■ **WHAT IS NEEDED**
Restate all of the entries exactly. Any picture in them should be skipped.

== PROVIDED ENTRIES

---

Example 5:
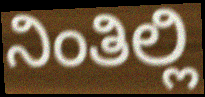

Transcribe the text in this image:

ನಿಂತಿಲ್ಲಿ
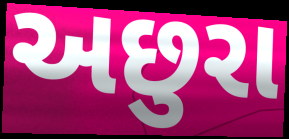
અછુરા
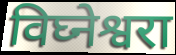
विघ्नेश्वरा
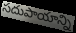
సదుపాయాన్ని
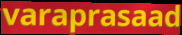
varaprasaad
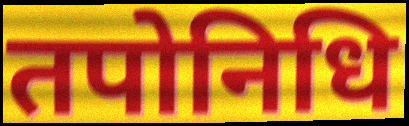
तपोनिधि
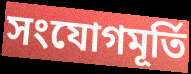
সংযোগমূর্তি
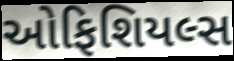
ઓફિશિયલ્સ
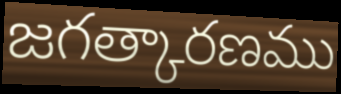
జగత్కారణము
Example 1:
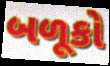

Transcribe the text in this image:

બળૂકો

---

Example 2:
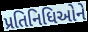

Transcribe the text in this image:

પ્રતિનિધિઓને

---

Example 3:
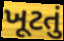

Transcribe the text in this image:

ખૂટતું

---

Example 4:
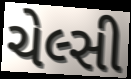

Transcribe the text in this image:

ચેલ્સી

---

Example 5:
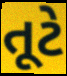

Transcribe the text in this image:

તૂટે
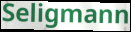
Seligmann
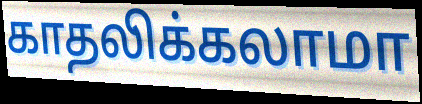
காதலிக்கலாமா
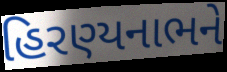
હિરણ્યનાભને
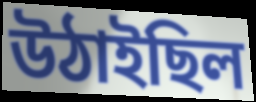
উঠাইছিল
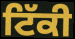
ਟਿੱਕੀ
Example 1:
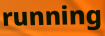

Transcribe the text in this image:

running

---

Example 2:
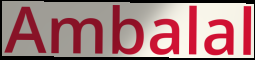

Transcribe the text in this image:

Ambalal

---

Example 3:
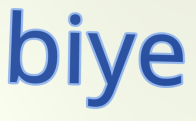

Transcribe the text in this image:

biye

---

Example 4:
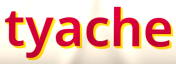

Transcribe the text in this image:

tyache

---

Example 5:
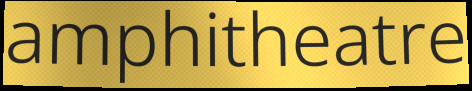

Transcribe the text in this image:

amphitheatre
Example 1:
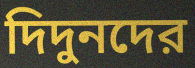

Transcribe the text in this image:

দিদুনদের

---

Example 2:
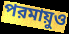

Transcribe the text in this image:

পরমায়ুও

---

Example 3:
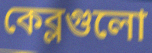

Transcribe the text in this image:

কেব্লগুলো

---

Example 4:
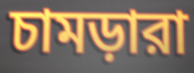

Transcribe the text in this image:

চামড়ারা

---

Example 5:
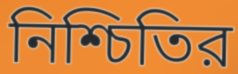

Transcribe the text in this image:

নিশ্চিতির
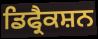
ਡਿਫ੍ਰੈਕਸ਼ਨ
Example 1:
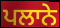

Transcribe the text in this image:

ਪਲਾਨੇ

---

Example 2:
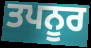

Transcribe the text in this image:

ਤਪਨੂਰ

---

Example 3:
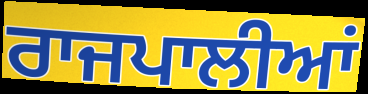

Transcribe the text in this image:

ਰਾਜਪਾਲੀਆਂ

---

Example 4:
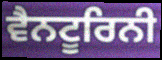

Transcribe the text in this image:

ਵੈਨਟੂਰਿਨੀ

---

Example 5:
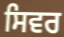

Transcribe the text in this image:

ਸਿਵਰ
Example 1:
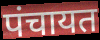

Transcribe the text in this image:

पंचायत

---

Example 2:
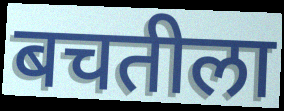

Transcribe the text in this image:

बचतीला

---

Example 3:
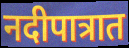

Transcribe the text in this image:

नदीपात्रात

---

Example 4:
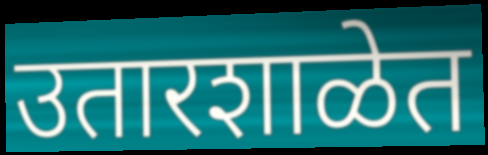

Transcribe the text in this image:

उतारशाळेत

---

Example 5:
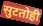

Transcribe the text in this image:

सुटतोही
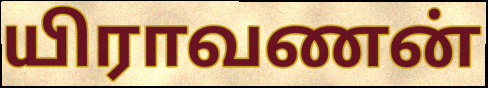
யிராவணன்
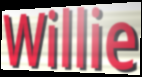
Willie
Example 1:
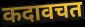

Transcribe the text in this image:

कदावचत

====

■ **FINISHED TASK**
---

Example 5:

Transcribe the text in this image:

ನಿಂತಿಲ್ಲಿ
અછુરા
विघ्नेश्वरा
సదుపాయాన్ని
varaprasaad
तपोनिधि
সংযোগমূর্তি
ઓફિશિયલ્સ
జగత్కారణము
Example 1:

Transcribe the text in this image:

બળૂકો

---

Example 2:

Transcribe the text in this image:

પ્રતિનિધિઓને

---

Example 3:

Transcribe the text in this image:

ખૂટતું

---

Example 4:

Transcribe the text in this image:

ચેલ્સી

---

Example 5:

Transcribe the text in this image:

તૂટે
Seligmann
காதலிக்கலாமா
હિરણ્યનાભને
উঠাইছিল
ਟਿੱਕੀ
Example 1:

Transcribe the text in this image:

running

---

Example 2:

Transcribe the text in this image:

Ambalal

---

Example 3:

Transcribe the text in this image:

biye

---

Example 4:

Transcribe the text in this image:

tyache

---

Example 5:

Transcribe the text in this image:

amphitheatre
Example 1:

Transcribe the text in this image:

দিদুনদের

---

Example 2:

Transcribe the text in this image:

পরমায়ুও

---

Example 3:

Transcribe the text in this image:

কেব্লগুলো

---

Example 4:

Transcribe the text in this image:

চামড়ারা

---

Example 5:

Transcribe the text in this image:

নিশ্চিতির
ਡਿਫ੍ਰੈਕਸ਼ਨ
Example 1:

Transcribe the text in this image:

ਪਲਾਨੇ

---

Example 2:

Transcribe the text in this image:

ਤਪਨੂਰ

---

Example 3:

Transcribe the text in this image:

ਰਾਜਪਾਲੀਆਂ

---

Example 4:

Transcribe the text in this image:

ਵੈਨਟੂਰਿਨੀ

---

Example 5:

Transcribe the text in this image:

ਸਿਵਰ
Example 1:

Transcribe the text in this image:

पंचायत

---

Example 2:

Transcribe the text in this image:

बचतीला

---

Example 3:

Transcribe the text in this image:

नदीपात्रात

---

Example 4:

Transcribe the text in this image:

उतारशाळेत

---

Example 5:

Transcribe the text in this image:

सुटतोही
யிராவணன்
Willie
Example 1:

Transcribe the text in this image:

कदावचत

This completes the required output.